Assigned task:
Even where a line looks wrong, copy it exactly and include every entry.

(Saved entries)
****

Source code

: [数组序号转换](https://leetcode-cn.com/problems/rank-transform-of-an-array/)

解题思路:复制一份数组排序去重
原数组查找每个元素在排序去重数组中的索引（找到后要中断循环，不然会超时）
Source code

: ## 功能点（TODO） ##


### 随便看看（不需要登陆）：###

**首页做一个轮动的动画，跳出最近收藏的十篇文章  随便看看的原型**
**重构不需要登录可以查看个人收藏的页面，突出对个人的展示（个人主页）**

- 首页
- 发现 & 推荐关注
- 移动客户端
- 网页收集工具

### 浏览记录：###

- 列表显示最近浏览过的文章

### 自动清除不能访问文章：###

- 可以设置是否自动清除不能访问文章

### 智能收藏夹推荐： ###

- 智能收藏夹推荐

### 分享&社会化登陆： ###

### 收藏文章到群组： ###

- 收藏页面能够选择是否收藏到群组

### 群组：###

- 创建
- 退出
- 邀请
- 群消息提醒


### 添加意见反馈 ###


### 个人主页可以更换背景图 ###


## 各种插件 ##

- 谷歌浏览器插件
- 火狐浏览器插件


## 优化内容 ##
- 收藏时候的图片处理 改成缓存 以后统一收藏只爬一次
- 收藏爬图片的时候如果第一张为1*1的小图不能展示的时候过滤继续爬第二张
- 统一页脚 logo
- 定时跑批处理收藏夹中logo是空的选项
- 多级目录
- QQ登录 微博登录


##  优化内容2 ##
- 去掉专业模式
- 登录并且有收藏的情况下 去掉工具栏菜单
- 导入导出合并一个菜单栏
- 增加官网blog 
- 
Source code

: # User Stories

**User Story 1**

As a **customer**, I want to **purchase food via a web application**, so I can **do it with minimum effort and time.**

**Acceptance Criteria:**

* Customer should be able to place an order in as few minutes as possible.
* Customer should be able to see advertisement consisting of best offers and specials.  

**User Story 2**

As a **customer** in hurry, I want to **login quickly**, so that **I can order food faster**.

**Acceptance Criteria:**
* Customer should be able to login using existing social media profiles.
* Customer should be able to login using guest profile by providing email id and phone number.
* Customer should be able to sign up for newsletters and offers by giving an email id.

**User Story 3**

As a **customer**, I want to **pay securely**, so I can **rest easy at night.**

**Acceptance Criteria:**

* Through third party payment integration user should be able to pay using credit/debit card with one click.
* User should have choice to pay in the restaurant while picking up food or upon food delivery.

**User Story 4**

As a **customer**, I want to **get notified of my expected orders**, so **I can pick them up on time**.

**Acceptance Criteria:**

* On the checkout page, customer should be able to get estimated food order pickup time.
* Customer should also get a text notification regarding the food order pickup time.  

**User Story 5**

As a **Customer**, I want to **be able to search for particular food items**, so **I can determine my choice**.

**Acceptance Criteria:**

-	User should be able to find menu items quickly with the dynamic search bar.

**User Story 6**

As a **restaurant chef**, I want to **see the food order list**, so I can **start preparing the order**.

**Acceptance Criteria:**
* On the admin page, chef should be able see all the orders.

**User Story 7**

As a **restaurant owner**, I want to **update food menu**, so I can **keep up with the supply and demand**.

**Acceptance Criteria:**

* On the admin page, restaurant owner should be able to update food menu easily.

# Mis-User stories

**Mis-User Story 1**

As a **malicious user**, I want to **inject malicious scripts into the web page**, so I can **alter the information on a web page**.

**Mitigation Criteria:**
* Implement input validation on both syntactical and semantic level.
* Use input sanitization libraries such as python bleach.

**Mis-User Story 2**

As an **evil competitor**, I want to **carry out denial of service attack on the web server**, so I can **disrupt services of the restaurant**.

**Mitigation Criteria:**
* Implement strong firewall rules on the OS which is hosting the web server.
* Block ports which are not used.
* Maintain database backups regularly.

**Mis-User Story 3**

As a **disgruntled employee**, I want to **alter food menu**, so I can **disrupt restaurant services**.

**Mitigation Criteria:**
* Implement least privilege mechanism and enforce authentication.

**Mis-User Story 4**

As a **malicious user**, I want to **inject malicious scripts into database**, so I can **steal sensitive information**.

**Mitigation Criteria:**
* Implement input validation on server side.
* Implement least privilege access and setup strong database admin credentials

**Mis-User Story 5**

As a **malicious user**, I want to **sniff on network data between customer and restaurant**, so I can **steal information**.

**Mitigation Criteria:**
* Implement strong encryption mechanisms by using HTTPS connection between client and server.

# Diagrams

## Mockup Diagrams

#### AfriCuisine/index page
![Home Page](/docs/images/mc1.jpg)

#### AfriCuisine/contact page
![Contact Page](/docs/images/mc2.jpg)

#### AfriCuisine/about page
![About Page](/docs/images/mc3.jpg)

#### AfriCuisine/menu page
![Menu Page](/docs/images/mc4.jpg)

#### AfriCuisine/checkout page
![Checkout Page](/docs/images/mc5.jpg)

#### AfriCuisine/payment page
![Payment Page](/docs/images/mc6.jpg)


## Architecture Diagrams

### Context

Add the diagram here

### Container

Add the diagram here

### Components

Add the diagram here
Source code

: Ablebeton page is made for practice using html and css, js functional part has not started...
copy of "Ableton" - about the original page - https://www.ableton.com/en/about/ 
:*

****

Output for this task:
Source code

: [数组序号转换](https://leetcode-cn.com/problems/rank-transform-of-an-array/)

解题思路:复制一份数组排序去重
原数组查找每个元素在排序去重数组中的索引（找到后要中断循环，不然会超时）
Source code

: ## 功能点（TODO） ##


### 随便看看（不需要登陆）：###

**首页做一个轮动的动画，跳出最近收藏的十篇文章  随便看看的原型**
**重构不需要登录可以查看个人收藏的页面，突出对个人的展示（个人主页）**

- 首页
- 发现 & 推荐关注
- 移动客户端
- 网页收集工具

### 浏览记录：###

- 列表显示最近浏览过的文章

### 自动清除不能访问文章：###

- 可以设置是否自动清除不能访问文章

### 智能收藏夹推荐： ###

- 智能收藏夹推荐

### 分享&社会化登陆： ###

### 收藏文章到群组： ###

- 收藏页面能够选择是否收藏到群组

### 群组：###

- 创建
- 退出
- 邀请
- 群消息提醒


### 添加意见反馈 ###


### 个人主页可以更换背景图 ###


## 各种插件 ##

- 谷歌浏览器插件
- 火狐浏览器插件


## 优化内容 ##
- 收藏时候的图片处理 改成缓存 以后统一收藏只爬一次
- 收藏爬图片的时候如果第一张为1*1的小图不能展示的时候过滤继续爬第二张
- 统一页脚 logo
- 定时跑批处理收藏夹中logo是空的选项
- 多级目录
- QQ登录 微博登录


##  优化内容2 ##
- 去掉专业模式
- 登录并且有收藏的情况下 去掉工具栏菜单
- 导入导出合并一个菜单栏
- 增加官网blog 
- 
Source code

: # User Stories

**User Story 1**

As a **customer**, I want to **purchase food via a web application**, so I can **do it with minimum effort and time.**

**Acceptance Criteria:**

* Customer should be able to place an order in as few minutes as possible.
* Customer should be able to see advertisement consisting of best offers and specials.  

**User Story 2**

As a **customer** in hurry, I want to **login quickly**, so that **I can order food faster**.

**Acceptance Criteria:**
* Customer should be able to login using existing social media profiles.
* Customer should be able to login using guest profile by providing email id and phone number.
* Customer should be able to sign up for newsletters and offers by giving an email id.

**User Story 3**

As a **customer**, I want to **pay securely**, so I can **rest easy at night.**

**Acceptance Criteria:**

* Through third party payment integration user should be able to pay using credit/debit card with one click.
* User should have choice to pay in the restaurant while picking up food or upon food delivery.

**User Story 4**

As a **customer**, I want to **get notified of my expected orders**, so **I can pick them up on time**.

**Acceptance Criteria:**

* On the checkout page, customer should be able to get estimated food order pickup time.
* Customer should also get a text notification regarding the food order pickup time.  

**User Story 5**

As a **Customer**, I want to **be able to search for particular food items**, so **I can determine my choice**.

**Acceptance Criteria:**

-	User should be able to find menu items quickly with the dynamic search bar.

**User Story 6**

As a **restaurant chef**, I want to **see the food order list**, so I can **start preparing the order**.

**Acceptance Criteria:**
* On the admin page, chef should be able see all the orders.

**User Story 7**

As a **restaurant owner**, I want to **update food menu**, so I can **keep up with the supply and demand**.

**Acceptance Criteria:**

* On the admin page, restaurant owner should be able to update food menu easily.

# Mis-User stories

**Mis-User Story 1**

As a **malicious user**, I want to **inject malicious scripts into the web page**, so I can **alter the information on a web page**.

**Mitigation Criteria:**
* Implement input validation on both syntactical and semantic level.
* Use input sanitization libraries such as python bleach.

**Mis-User Story 2**

As an **evil competitor**, I want to **carry out denial of service attack on the web server**, so I can **disrupt services of the restaurant**.

**Mitigation Criteria:**
* Implement strong firewall rules on the OS which is hosting the web server.
* Block ports which are not used.
* Maintain database backups regularly.

**Mis-User Story 3**

As a **disgruntled employee**, I want to **alter food menu**, so I can **disrupt restaurant services**.

**Mitigation Criteria:**
* Implement least privilege mechanism and enforce authentication.

**Mis-User Story 4**

As a **malicious user**, I want to **inject malicious scripts into database**, so I can **steal sensitive information**.

**Mitigation Criteria:**
* Implement input validation on server side.
* Implement least privilege access and setup strong database admin credentials

**Mis-User Story 5**

As a **malicious user**, I want to **sniff on network data between customer and restaurant**, so I can **steal information**.

**Mitigation Criteria:**
* Implement strong encryption mechanisms by using HTTPS connection between client and server.

# Diagrams

## Mockup Diagrams

#### AfriCuisine/index page
![Home Page](/docs/images/mc1.jpg)

#### AfriCuisine/contact page
![Contact Page](/docs/images/mc2.jpg)

#### AfriCuisine/about page
![About Page](/docs/images/mc3.jpg)

#### AfriCuisine/menu page
![Menu Page](/docs/images/mc4.jpg)

#### AfriCuisine/checkout page
![Checkout Page](/docs/images/mc5.jpg)

#### AfriCuisine/payment page
![Payment Page](/docs/images/mc6.jpg)


## Architecture Diagrams

### Context

Add the diagram here

### Container

Add the diagram here

### Components

Add the diagram here
Source code

: Ablebeton page is made for practice using html and css, js functional part has not started...
copy of "Ableton" - about the original page - https://www.ableton.com/en/about/ 
:*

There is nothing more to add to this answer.